#### WHAT NEEDS TO BE DONE:
Reproduce exactly the stretch of lines running from the line with "Il Random Forest è" to the end of the entries below.

#### RECORDED INFORMATION:
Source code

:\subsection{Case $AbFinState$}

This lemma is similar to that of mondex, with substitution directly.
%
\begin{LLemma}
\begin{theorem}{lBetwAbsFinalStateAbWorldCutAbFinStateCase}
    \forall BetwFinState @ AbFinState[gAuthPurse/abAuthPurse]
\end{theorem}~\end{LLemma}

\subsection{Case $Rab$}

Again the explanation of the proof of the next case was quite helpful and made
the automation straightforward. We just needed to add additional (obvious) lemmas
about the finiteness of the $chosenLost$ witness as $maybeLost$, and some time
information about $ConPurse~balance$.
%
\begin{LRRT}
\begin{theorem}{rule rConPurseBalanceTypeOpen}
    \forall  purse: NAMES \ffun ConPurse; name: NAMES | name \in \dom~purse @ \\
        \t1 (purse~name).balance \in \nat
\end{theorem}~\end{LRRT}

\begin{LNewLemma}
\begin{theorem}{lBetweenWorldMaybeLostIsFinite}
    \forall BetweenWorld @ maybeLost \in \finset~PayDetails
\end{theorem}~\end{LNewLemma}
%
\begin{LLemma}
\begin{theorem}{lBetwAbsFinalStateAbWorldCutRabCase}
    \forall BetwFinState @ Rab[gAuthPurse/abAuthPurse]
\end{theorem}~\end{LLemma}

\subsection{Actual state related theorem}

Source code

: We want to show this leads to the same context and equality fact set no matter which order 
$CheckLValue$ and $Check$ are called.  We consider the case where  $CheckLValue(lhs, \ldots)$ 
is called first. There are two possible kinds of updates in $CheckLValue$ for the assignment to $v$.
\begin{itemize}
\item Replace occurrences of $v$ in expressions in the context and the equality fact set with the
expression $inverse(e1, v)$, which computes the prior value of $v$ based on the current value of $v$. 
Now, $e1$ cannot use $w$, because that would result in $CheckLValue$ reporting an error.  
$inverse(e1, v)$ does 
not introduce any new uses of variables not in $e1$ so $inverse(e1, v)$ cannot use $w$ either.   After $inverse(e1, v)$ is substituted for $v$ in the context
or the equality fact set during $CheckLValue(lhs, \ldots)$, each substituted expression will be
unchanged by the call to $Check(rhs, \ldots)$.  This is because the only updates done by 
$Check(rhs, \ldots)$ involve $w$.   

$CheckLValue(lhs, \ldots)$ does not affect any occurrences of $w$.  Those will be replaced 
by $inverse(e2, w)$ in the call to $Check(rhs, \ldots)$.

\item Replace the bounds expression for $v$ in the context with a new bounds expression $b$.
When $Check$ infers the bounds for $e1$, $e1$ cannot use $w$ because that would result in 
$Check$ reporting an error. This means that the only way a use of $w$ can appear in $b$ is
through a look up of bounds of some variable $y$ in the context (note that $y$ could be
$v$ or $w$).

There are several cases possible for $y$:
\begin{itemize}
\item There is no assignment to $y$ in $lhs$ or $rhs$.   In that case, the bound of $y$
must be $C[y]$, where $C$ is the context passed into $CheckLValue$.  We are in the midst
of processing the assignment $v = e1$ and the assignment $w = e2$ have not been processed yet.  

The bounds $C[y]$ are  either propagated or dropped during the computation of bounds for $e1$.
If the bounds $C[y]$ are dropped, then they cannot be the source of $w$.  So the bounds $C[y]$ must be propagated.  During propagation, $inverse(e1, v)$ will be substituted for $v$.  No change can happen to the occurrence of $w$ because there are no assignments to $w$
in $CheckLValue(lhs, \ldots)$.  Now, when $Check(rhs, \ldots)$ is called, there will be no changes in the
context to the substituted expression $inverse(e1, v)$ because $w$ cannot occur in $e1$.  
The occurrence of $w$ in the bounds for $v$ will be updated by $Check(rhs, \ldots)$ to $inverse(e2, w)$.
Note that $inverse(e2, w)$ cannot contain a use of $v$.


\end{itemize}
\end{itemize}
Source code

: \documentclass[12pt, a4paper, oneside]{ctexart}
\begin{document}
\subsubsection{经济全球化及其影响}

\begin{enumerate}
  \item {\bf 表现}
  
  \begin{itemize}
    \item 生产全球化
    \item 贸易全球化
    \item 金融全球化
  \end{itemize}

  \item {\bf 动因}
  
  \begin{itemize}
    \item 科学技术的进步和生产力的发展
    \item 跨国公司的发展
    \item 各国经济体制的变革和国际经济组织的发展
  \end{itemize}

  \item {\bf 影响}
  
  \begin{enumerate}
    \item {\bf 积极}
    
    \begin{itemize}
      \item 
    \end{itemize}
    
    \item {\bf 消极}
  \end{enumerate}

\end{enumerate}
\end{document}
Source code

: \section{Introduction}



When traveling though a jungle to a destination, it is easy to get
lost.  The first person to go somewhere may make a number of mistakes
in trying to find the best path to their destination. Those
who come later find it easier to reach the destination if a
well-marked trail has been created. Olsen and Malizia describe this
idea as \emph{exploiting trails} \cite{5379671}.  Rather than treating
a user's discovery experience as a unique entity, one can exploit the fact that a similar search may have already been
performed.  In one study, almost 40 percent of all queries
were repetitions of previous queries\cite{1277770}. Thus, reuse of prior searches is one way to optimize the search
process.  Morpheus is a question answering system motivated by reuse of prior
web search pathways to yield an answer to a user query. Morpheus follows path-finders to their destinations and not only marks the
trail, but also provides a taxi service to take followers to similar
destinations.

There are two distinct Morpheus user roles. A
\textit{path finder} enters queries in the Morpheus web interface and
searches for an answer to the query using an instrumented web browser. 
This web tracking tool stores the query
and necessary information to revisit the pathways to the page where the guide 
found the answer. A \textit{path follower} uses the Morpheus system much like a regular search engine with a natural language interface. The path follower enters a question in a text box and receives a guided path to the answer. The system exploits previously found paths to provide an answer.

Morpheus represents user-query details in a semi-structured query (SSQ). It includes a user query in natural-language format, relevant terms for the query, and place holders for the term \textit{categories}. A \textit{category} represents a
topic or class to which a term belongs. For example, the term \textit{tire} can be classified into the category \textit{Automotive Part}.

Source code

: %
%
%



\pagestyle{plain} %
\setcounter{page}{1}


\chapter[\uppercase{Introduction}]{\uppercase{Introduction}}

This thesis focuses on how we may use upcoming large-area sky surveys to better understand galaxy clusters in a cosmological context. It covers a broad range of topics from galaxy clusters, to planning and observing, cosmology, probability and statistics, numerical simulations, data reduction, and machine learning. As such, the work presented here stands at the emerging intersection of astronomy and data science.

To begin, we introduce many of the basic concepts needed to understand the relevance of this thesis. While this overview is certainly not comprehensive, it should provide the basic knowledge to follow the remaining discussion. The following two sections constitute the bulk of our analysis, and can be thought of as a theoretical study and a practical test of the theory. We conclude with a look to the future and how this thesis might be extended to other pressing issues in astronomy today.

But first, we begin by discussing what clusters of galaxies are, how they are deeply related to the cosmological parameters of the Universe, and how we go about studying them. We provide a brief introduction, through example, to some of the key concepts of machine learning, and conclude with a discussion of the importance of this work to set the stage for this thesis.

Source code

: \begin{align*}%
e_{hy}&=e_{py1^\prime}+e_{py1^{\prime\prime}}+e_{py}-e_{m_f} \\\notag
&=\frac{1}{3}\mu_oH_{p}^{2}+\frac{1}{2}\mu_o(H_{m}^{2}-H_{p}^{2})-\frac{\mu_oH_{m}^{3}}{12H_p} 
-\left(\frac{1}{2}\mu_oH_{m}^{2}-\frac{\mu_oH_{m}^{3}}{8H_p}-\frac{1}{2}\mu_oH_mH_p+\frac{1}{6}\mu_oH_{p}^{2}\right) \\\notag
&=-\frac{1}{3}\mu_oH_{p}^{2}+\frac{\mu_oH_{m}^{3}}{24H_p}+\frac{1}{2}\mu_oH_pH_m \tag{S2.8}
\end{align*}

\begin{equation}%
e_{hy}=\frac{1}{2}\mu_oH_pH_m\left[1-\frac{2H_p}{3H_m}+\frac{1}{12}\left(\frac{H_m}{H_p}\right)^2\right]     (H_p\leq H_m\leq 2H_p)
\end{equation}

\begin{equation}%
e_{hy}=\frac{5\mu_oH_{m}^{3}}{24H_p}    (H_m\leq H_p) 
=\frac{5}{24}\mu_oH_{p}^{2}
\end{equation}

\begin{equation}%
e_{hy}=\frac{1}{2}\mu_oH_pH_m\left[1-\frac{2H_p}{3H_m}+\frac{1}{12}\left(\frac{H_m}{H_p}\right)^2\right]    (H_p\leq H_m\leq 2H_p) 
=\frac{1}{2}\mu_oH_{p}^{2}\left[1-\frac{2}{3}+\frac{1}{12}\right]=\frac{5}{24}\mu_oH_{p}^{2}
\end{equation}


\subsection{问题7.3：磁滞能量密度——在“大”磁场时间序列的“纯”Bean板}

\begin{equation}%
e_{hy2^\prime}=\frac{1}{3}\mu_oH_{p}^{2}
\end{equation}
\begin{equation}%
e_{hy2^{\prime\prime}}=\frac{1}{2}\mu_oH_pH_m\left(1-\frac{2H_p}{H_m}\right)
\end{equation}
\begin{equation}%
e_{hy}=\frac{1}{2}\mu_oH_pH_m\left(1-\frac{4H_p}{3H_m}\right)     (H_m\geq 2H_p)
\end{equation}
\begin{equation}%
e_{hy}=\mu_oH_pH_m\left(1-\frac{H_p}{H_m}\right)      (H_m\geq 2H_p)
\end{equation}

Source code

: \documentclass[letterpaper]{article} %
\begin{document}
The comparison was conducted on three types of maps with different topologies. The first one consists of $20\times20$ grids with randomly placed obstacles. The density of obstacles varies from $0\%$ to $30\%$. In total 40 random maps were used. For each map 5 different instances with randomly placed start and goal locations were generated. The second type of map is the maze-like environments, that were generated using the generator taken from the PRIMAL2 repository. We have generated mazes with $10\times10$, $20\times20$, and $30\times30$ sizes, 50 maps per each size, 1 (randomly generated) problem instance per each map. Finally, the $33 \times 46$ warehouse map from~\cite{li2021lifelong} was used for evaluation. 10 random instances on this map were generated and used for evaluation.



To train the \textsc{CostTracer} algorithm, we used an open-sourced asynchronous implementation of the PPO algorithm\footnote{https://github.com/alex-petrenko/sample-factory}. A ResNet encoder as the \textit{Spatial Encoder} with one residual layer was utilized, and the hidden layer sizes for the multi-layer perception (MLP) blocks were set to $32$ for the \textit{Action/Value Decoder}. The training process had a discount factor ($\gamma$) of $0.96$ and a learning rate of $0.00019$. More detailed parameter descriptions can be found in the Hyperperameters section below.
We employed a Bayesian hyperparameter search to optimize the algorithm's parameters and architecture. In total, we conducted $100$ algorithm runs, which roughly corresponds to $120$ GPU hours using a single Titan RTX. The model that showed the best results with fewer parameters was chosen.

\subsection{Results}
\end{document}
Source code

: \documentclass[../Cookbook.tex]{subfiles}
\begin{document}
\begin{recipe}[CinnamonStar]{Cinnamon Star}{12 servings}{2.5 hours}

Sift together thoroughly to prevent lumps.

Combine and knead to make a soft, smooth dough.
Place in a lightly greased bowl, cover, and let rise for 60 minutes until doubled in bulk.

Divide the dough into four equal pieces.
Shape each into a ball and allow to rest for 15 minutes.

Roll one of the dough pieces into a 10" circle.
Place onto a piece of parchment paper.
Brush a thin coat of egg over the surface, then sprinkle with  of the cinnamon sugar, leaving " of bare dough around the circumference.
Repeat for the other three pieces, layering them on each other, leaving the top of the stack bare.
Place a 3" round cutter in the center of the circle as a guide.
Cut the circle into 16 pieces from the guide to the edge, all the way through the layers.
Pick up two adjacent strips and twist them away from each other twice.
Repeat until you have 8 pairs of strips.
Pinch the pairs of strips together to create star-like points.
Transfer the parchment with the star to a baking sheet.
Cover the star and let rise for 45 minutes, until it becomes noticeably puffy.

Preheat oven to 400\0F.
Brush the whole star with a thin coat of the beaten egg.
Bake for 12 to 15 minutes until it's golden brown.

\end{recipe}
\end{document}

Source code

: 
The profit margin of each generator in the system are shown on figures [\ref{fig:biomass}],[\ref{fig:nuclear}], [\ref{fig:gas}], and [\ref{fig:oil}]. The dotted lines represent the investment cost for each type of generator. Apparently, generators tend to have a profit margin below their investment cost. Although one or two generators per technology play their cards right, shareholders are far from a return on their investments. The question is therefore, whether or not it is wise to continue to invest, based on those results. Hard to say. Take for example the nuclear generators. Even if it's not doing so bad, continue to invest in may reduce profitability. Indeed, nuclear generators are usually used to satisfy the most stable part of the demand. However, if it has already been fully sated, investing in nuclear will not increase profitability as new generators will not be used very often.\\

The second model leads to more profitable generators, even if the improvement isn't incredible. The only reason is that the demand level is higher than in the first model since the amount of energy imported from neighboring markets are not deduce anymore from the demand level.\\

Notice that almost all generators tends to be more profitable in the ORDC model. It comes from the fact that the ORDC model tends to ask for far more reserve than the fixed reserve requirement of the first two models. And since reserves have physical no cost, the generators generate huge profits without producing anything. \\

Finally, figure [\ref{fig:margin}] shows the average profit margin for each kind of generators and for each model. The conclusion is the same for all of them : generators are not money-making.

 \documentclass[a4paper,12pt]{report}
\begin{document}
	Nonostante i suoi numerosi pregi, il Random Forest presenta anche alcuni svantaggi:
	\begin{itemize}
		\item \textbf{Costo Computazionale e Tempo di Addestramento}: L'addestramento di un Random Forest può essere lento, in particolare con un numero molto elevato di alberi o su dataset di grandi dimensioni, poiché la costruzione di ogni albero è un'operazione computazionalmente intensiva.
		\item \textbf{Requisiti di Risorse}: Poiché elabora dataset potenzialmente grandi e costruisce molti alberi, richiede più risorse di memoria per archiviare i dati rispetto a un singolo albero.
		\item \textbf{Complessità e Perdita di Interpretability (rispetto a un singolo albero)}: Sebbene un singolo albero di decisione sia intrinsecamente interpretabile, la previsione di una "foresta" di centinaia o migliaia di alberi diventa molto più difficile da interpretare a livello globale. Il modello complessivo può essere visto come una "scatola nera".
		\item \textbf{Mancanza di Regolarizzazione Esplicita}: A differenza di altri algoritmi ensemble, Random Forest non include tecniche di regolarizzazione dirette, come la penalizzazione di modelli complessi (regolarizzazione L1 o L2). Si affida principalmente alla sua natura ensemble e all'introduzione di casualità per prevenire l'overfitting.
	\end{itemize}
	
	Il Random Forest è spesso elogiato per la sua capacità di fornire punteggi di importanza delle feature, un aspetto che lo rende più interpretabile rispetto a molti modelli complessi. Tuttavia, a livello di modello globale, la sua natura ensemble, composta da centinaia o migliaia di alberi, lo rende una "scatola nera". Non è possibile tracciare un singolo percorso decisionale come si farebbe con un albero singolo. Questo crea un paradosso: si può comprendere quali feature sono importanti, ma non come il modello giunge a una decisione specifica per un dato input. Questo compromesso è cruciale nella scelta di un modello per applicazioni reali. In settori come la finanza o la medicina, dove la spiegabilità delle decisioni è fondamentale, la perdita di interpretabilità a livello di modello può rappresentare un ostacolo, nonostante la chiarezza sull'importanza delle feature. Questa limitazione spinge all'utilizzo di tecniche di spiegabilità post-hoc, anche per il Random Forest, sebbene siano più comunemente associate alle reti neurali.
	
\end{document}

#### RESULT FOR THIS TASK:
	Il Random Forest è spesso elogiato per la sua capacità di fornire punteggi di importanza delle feature, un aspetto che lo rende più interpretabile rispetto a molti modelli complessi. Tuttavia, a livello di modello globale, la sua natura ensemble, composta da centinaia o migliaia di alberi, lo rende una "scatola nera". Non è possibile tracciare un singolo percorso decisionale come si farebbe con un albero singolo. Questo crea un paradosso: si può comprendere quali feature sono importanti, ma non come il modello giunge a una decisione specifica per un dato input. Questo compromesso è cruciale nella scelta di un modello per applicazioni reali. In settori come la finanza o la medicina, dove la spiegabilità delle decisioni è fondamentale, la perdita di interpretabilità a livello di modello può rappresentare un ostacolo, nonostante la chiarezza sull'importanza delle feature. Questa limitazione spinge all'utilizzo di tecniche di spiegabilità post-hoc, anche per il Random Forest, sebbene siano più comunemente associate alle reti neurali.
	
\end{document}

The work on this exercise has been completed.